BEGIN

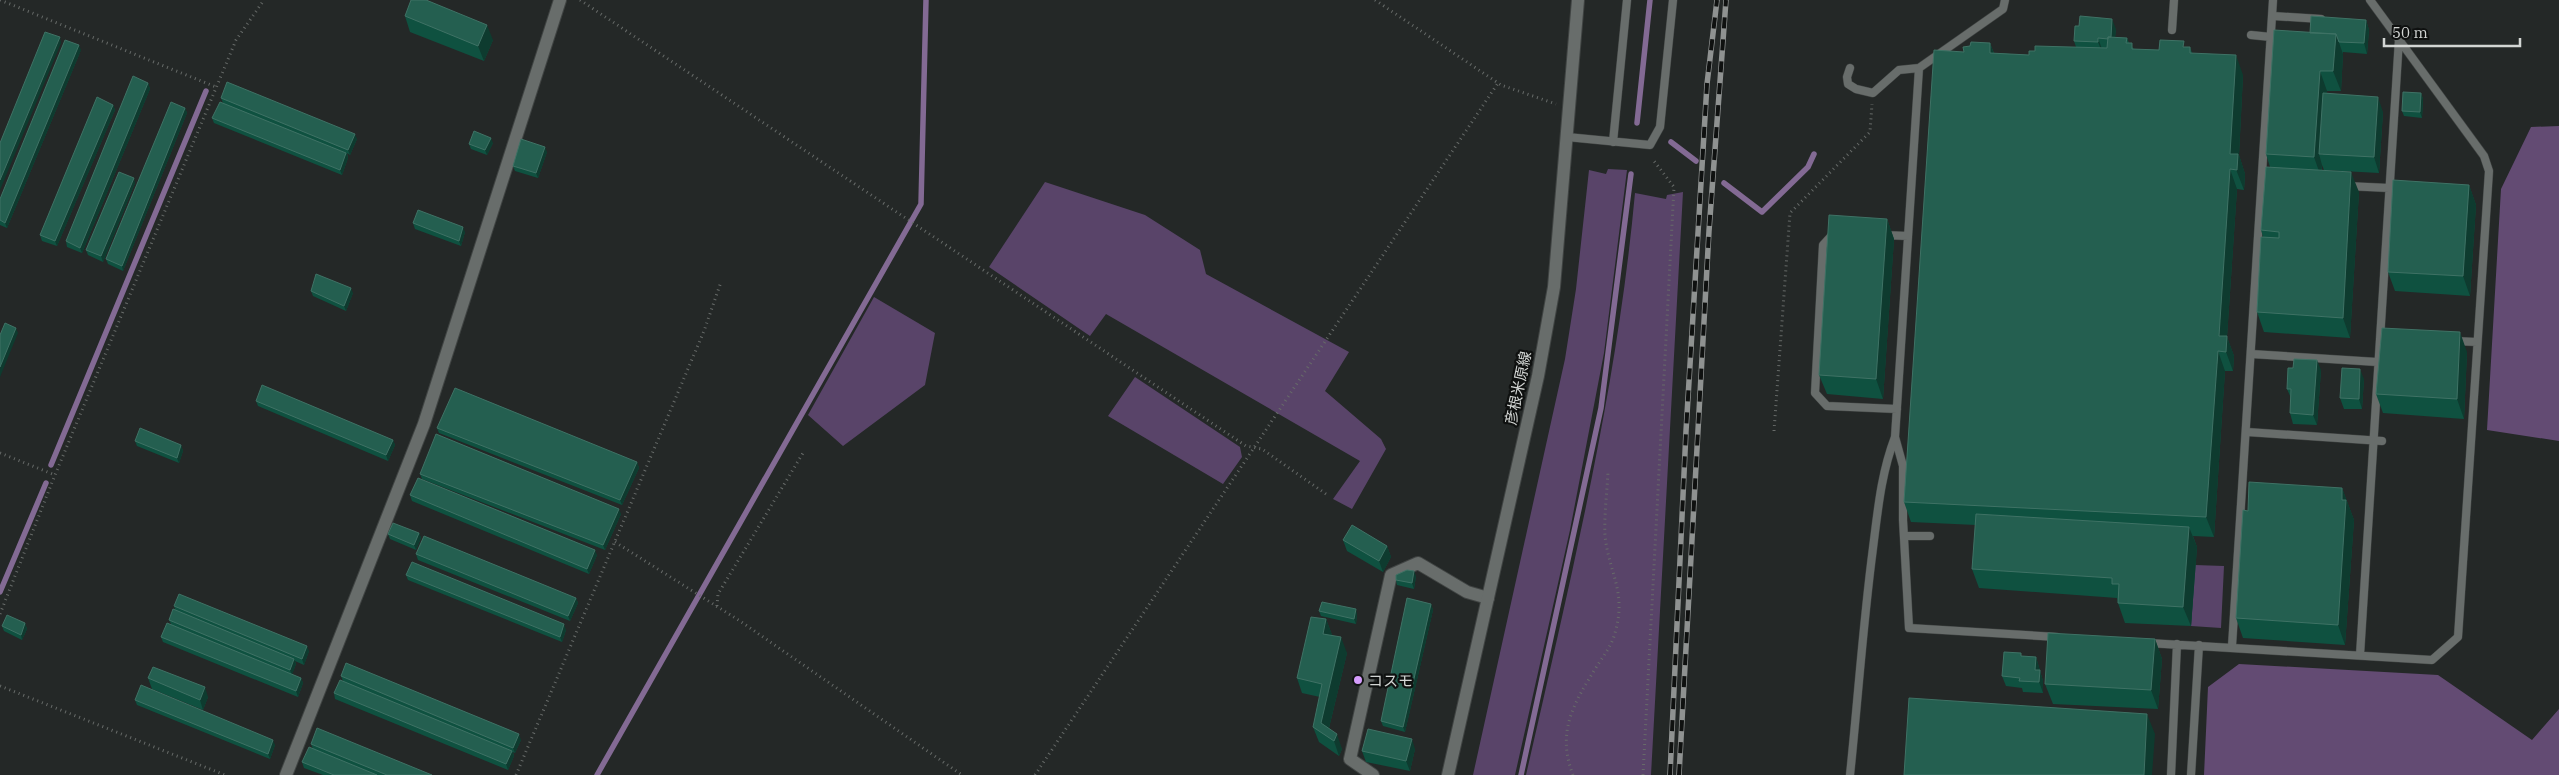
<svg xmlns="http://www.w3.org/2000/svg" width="2559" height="775" font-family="'IBM Plex Serif','Noto Sans JP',serif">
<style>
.green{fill:#594469}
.forest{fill:#634b73}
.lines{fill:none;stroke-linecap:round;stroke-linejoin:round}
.stream{stroke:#836a94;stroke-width:5.5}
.lane-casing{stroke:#404443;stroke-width:9}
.street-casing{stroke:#404443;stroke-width:14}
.secondary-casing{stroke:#404443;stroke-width:14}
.path{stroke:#676b69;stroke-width:3;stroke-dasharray:1 4;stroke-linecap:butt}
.lane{stroke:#686d6b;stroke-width:8}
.street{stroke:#686d6b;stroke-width:12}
.secondary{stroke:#686d6b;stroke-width:12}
.rail-casing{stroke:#8f9291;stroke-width:5.5}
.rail{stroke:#0f1110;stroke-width:4;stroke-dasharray:11;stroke-linecap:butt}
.wall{fill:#0f5140}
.shaded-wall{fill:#0e3b2f}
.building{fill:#245f50;stroke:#3f7265}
.poi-dot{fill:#d49cfb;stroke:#0f1110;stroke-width:2}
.labels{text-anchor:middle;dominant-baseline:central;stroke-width:4.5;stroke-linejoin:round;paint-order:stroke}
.street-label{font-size:15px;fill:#d3d6d4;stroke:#0f1110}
.poi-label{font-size:15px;fill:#d3d6d4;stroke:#0f1110;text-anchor:start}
</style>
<rect width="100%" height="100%" fill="#242827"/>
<path class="green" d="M1608,169L1627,170L1604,353L1570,530L1515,775H1473L1565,359L1576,289L1589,170L1606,174Z
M1045,182L1145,215L1200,250L1206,274L1349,352L1325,391L1381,439L1386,449L1352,509L1333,499L1360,461L1106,314L1090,336L989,267Z
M1683,192L1651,775H1526C1570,582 1617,390 1635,193L1666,199L1667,195Z
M874,297L935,333L925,385L843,446L808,415Z
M1135,377L1240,447L1242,457L1223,484L1108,416Z
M2195,565L2224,566L2221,628L2191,626Z"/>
<path class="forest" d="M2559,126V441L2487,430L2501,189L2531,127Z
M2239,664L2438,675L2532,740L2559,709V775H2204L2208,687Z"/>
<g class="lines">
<path class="stream" d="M1637,123L1650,0
M1671,142L1696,161
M1724,183L1762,212L1808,167L1814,154
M51,465L206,91
M0,592L46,483
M597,775L921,204L926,0
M1521,775L1601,408L1631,174"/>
<g class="lane-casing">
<path id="lane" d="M2273,16L2321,19
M2172,30L2174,0
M2251,35L2271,37
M1850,68L1847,77L1848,84L1856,89L1873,93L1899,70L1919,68L2003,9L2005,0
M1567,137L1650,145L1660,127L1673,0
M1613,142L1627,0
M2346,186L2389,188
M1834,233L1823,245L1815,393L1827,406L1897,409
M1883,235L1908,236
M2454,341L2477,342
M2251,354L2377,362
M2247,432L2382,441
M1895,437L1903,466V520L1909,628L2057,637
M1905,536H1930
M2148,643L2432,660L2458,637L2489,171L2484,156L2370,0
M2232,646L2273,0
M2360,655L2399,39
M1850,775C1858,699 1863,624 1873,548C1878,509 1881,474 1895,437L1919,68
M2171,775L2177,644
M2191,775L2199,645"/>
</g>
<g class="street-casing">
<path id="street" d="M286,775L424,424L560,0
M1373,775L1350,759L1391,575L1418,563L1467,592L1488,598"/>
</g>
<g class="secondary-casing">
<path id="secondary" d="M1448,775L1538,376L1554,287L1578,0"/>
</g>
<path class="path" d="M0,0L216,87
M580,0L1246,446L1262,449L1326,494
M1375,0L1501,85L1556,104
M1774,431L1790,213L1870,132L1872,104
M0,453L55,475
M615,542L740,621L962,775
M717,606L718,594L803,453
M0,614L55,475L236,40L264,0
M0,686L225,775
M516,775L704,331L721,282
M1035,775L1498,83
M1573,775C1556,731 1574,703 1597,666C1604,655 1612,645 1615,633C1627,592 1609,573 1605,536C1604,515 1607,493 1608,472
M1643,775L1674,187L1654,161"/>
<use href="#lane" class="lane"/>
<use href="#street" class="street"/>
<use href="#secondary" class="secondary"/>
<g class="rail-casing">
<path id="rail" d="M1670,775L1686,431L1707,84L1717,0
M1679,775L1709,231L1726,0"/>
</g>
<use href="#rail" class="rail"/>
</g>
<path class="wall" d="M405,16L493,40L484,61L410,32Z
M2366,20L2369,30L2367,54L2343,52V54L2341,91H2327V93L2383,112L2379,173L2324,170L2322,165V170L2359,192L2350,338L2264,332L2257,312L2263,237L2261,230L2270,167L2266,154L2310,33Z
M2116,29L2115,37L2127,38L2129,43L2134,49L2159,50L2190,47L2192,53L2243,75L2239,155L2245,174L2244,190L2237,189L2227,337L2234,356L2233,371H2225L2214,537L2193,536L2197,547L2191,626L2125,623L2118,603L2117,598L1979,588L1972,569L1976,525L1911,522L1904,502L1964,52L1970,46L1990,43L1994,53L2029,55L2035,51L2076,47L2074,41Z
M81,50L7,228L0,225V199Z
M148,83L150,89L82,253L67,247L66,241Z
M2421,93L2423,99L2422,118L2404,116L2402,111Z
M221,98L357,139L350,155L347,153L348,158L342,175L214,123L212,118L223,103Z
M113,105L115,110L57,246L42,241L40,235Z
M185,108L187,113L123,271L108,264L106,259Z
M493,143L487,155L471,149L469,144Z
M547,152L538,178L515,171L513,166Z
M135,183L103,262L88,255L86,250Z
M2469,185L2476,205L2470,296L2395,291L2388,272Z
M1887,219L1894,239L1883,399L1827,394L1819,375Z
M413,223L465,232L461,246L415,229Z
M311,291L353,293L346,311L313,296Z
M2467,352L2464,419L2383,413L2376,394Z
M2321,370L2317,425L2293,424L2290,413L2291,398L2287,389Z
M2364,379L2362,409H2344L2340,398Z
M256,401L393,440L395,445L388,461L258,406Z
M437,428L637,462L639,468L622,505L439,433Z
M135,441L181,445L183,451L179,463L137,446Z
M420,474L621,514L605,550L422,479Z
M2342,488L2354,520L2345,645L2243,638L2236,618L2248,511Z
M410,495L597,555L589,574L412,501Z
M419,533L421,538L416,550L390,539L388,534Z
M1343,540L1387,546L1391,557L1383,572L1347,551Z
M416,554L576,598L578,603L570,621L418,560Z
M406,575L566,630L562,642L408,580Z
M1416,576L1414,589L1397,585L1396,580Z
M1431,604L1433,610L1405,732L1383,726L1381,721Z
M174,606L309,651L304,665L295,661L296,664L292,674L301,678L303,683L298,697L163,642L161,637L171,624L169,620L175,609Z
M1319,611L1357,614L1356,624L1321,616Z
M1326,619L1332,635L1347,653L1329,728L1342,749L1339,756L1319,742L1313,727L1320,697L1302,693L1297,678Z
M25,623L27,629L22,640L4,631L2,626Z
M2155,639L2162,659L2158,709L2053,704L2045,684Z
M2023,656L2036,657L2043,681V693L2023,692L2022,688L2006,686L2002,676Z
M341,676L521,740L515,753L513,752L514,756L508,770L335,699L334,693L343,681Z
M148,678L208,697L203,710L152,689Z
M135,700L275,745L270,759L137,705Z
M311,744L432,775H323L304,768L302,762L313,749Z
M1415,749L1410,771L1366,762L1362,751Z"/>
<path class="shaded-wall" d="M2112,19L2116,29L2114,49L2111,39Z
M2366,20L2369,30L2367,54L2364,43Z
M487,25L493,40L484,61L478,46Z
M2336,34L2343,54L2341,91L2333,71Z
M60,37L61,43L0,190V180Z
M2098,38L2102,49V52L2098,42Z
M1990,43L1997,63L1990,53Z
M79,45L81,50L7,228L5,223Z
M2236,55L2243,75L2239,155L2245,174L2244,190L2230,154Z
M2320,71L2327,91L2323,155L2319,154L2322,165L2321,177L2314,157Z
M148,83L150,89L82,253L80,248Z
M2421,93L2423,99L2422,118L2420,112Z
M2378,97L2383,112L2379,173L2374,157Z
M113,105L115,110L57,246L55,241Z
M185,108L187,113L123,271L122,266Z
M355,134L357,139L350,155L348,150Z
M491,138L493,143L487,155L485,150Z
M545,147L547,152L538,178L536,173Z
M346,153L348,158L342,175L340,170Z
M2230,169L2237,189L2227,337L2234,356L2233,371L2226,352L2219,336Z
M2351,172L2359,192L2350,338L2343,318Z
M134,178L135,183L103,262L101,256Z
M2469,185L2476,205L2470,296L2463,276Z
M1887,219L1894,239L1883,399L1876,379Z
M463,227L465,232L461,246L459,241Z
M351,288L353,293L346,311L344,306Z
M16,328L18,333L0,377V367Z
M2460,332L2467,352L2464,419L2457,399Z
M2218,351L2225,371L2214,537L2206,517Z
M2317,360L2321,370L2317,425L2313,415Z
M2360,369L2364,379L2362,409L2359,399Z
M393,440L395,445L388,461L386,455Z
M181,445L183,451L179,463L177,458Z
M637,462L639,468L622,505L620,500Z
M2342,488L2354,520L2345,645L2338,625Z
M619,509L621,514L605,550L603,545Z
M2189,527L2197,547L2191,626L2183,607Z
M419,533L421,538L416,550L414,545Z
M1387,546L1391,557L1383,572L1379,561Z
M595,550L597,555L589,574L587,569Z
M1414,571L1416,576L1414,589L1412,583Z
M576,598L578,603L570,621L568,616Z
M1431,604L1433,610L1405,732L1403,727Z
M1356,609L1357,614L1356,624L1354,619Z
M1326,619L1332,635L1329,649L1323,634Z
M25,623L27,629L22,640L21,635Z
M564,624L566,630L562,642L560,637Z
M1341,637L1347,653L1327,736L1321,723Z
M2155,639L2162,659L2158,709L2151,690Z
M307,646L309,651L304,665L302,659Z
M2036,657L2043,681V693L2035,670Z
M294,659L296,664L292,675L290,670Z
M301,678L303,683L298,697L296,691Z
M205,687L208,697L203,710L200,700Z
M2147,714L2155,734L2152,775H2144Z
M519,734L521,740L515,753L513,748Z
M1337,734L1342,749L1339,756L1334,741Z
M1412,739L1415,749L1410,771L1406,761Z
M273,740L275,745L270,759L268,754Z
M512,751L514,756L508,770L506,764Z"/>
<path class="building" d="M411,0H426L487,25L478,46L405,16Z
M2080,16L2112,19L2111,37H2108V39L2098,38V42L2074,41L2075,26H2079Z
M2311,16L2366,20L2364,43L2339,42L2336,34L2310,33Z
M2274,30L2336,34L2333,71H2320L2314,157L2266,154Z
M45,32L60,37L0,180V143Z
M2108,37L2127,38L2126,43H2132V49L2159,50L2160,40L2184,41L2183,47H2190V53L2236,55L2230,154H2238L2237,170L2230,169L2219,336H2227L2226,352L2218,351L2206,517L1904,502L1934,50L1964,52L1963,47L1970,46L1971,42L1990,43V53L2029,55V51H2035V46L2107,48Z
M65,40L79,45L5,223L0,220V199Z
M133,76L148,83L80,248L66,241Z
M227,82L355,134L348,150L221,98Z
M2403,92L2421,93L2420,112L2402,111Z
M2323,93L2378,97L2374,157L2319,154Z
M97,97L113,105L55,241L40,235Z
M171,102L185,108L122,266L106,259Z
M220,102L346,153L340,170L212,118Z
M474,131L491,138L485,150L469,144Z
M521,139L545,147L536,173L513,166Z
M2266,167L2351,172L2343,318L2257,312L2261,237L2279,238V232L2261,230Z
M119,172L134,178L101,256L86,250Z
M2393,180L2469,185L2463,276L2388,272Z
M418,210L463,227L459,241L413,223Z
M1829,215L1887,219L1876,379L1819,375Z
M316,274L351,288L344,306L311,291Z
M5,323L16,328L0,367V335Z
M2382,328L2460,332L2457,399L2376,394Z
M2294,359L2317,360L2313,415L2290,413L2291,389H2287L2288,368H2293Z
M2342,368L2360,369L2359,399L2340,398Z
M262,385L393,440L386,455L256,401Z
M455,388L637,462L620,500L437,428Z
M140,428L181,445L177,458L135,441Z
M436,434L619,509L603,545L420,474Z
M418,478L595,550L587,569L410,495Z
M2249,482L2342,488V500H2346L2338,625L2236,618L2243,510L2248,511Z
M1976,514L2189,527L2183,607L2118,603L2119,584H2112V578L1972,569Z
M393,523L419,533L414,545L388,534Z
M1352,525L1387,546L1379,561L1343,540Z
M424,536L576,598L568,616L416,554Z
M412,562L564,624L560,637L406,575Z
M1407,570L1414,571L1412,583L1396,580V575Z
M179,594L307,646L302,659L174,606Z
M1407,598L1431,604L1403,727L1381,721Z
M1322,602L1356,609L1354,619L1319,611Z
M173,609L294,659L290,670L169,620Z
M7,615L25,623L21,635L2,626Z
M1311,617L1326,619L1323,634L1341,637L1321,723L1337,734L1334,741L1313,727L1322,684L1297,678Z
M167,623L301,678L296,691L161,637Z
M2048,633L2155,639L2151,690L2045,684Z
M2004,652L2021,653V656L2036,657L2035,670H2040L2039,682L2019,681L2020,678L2002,676Z
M346,663L519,734L513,748L341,676Z
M153,667L205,687L200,700L148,678Z
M340,680L512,751L506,764L334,693Z
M141,685L273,740L268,754L135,700Z
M1909,698L2147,714L2144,775H1904Z
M317,728L432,775H387L311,744Z
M1368,729L1412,739L1406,761L1362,751Z
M309,747L377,775H334L302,762Z"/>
<circle class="poi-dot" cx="1358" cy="680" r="5"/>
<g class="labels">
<g class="street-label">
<text transform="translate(1518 388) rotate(-78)">彦根米原線</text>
</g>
<g class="poi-label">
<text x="1368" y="680">コスモ</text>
</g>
</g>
<path d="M2384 38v8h136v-8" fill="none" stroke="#d3d6d4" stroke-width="2.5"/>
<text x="2392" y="38" font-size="15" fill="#d3d6d4" stroke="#0f1110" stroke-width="4" paint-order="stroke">50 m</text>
</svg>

END

=== What to work on ===
In the listing above, find each line with the word "linecap" and return it.

=== Exercise solution ===
.lines{fill:none;stroke-linecap:round;stroke-linejoin:round}
.path{stroke:#676b69;stroke-width:3;stroke-dasharray:1 4;stroke-linecap:butt}
.rail{stroke:#0f1110;stroke-width:4;stroke-dasharray:11;stroke-linecap:butt}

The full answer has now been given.